Chemical products now make up the largest portion of Indiana's manufacturing output, at $27.3 billion. But even the plants that produce car parts and fabricated metals are filled with high-tech automation and machinery. "There's more modern electronics technology in one of those facilities than you're going to see almost anywhere on Earth," Kiely said.
Other regions picking up steam
Indiana added 19,700 manufacturing jobs to the books between January 2014 and April of this year, according to the Bureau of Labor Statistics. That's behind only Michigan and Ohio, which added 26,900 and 22,600, respectively.
In its analysis, CNBC ranked the states based on six manufacturing statistics, including overall output, share of GSP and total exports. The states were then ranked based on this aggregate total. Indiana tops the rankings in share of GSP and the portion of employment in manufacturing, with 17 percent.
The Midwest may still be the hands-on heartland, but other regions hold their own in manufacturing and are picking up steam.
"The Southeast is gaining some ground," said Chad Moutray, chief economist at NAM. "There's a lot of investment in the auto sector in the Southeast."
In terms of gross output, California—which ranked fifth in CNBC's analysis—is the country's manufacturing workhorse, producing $239 billion in goods in 2013. That's nearly 12 percent of the nation's overall manufacturing output. Texas, which largely produces petroleum and coal as well as chemical products, tops the exporters list with $261.1 billion in 2013.

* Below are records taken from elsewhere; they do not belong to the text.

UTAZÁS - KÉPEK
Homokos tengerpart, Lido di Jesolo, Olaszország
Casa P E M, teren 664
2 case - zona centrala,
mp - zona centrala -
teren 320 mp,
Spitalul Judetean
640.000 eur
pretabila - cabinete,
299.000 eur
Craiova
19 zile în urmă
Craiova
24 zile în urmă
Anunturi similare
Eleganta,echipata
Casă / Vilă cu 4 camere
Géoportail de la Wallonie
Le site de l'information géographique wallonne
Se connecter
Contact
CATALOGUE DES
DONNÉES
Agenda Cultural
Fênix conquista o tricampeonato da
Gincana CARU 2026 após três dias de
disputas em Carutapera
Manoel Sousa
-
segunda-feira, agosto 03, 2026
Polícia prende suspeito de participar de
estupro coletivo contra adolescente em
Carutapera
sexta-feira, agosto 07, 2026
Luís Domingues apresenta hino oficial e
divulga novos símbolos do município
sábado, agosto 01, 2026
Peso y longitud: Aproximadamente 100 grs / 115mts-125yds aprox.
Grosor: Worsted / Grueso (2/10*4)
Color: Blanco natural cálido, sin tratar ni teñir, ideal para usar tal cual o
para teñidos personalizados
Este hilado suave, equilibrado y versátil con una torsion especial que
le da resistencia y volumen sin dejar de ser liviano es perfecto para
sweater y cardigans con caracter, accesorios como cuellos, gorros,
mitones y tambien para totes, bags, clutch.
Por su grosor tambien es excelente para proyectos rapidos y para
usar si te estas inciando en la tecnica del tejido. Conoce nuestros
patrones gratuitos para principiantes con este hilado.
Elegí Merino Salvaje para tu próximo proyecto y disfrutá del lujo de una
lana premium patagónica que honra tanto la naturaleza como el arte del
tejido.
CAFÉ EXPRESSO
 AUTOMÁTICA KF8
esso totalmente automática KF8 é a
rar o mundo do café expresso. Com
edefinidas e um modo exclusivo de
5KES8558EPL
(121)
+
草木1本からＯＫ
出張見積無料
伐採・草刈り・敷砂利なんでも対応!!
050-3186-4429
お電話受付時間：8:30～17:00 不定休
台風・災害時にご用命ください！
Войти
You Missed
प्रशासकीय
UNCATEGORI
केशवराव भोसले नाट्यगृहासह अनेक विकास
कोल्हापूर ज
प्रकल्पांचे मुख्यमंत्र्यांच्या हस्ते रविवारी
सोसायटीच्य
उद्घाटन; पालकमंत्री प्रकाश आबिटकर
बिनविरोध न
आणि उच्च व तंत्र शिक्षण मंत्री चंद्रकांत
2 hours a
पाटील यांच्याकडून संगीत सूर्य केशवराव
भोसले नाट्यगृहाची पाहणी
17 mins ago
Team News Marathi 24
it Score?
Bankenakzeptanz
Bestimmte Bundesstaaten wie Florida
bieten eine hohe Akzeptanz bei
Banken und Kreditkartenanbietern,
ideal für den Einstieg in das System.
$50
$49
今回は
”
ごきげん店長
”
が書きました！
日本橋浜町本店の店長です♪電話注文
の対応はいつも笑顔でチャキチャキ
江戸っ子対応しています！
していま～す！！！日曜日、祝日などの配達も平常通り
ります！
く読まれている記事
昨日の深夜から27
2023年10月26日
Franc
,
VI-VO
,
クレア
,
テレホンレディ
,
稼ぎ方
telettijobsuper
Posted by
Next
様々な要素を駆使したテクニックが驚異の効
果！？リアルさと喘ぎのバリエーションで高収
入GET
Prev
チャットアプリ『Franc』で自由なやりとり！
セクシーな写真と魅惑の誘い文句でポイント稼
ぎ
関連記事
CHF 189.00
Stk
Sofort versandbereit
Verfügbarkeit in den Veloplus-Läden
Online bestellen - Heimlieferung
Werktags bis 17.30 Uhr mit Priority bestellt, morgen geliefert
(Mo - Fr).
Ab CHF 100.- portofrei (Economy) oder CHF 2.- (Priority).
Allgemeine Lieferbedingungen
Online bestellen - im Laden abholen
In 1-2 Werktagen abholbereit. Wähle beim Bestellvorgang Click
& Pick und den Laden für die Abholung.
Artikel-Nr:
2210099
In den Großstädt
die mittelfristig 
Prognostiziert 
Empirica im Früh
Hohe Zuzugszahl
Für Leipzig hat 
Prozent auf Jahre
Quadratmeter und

Still, there are clouds on the horizon, due in large part to a weak dollar and China's economic slowdown, Moutray said. NAM's annual outlook survey showed that manufacturers expect exports to grow by just 0.4 percent in the next year, down from 0.9 percent in March.
The nascent doom of the Trans-Pacific Partnership, too, could be bad news for American manufacturers.
"The Asian market is going to be growing tremendously over the next decade or so," Moutray said. "Anytime you're able to lower trade barriers, that's going to be a win-win for U.S. manufacturers."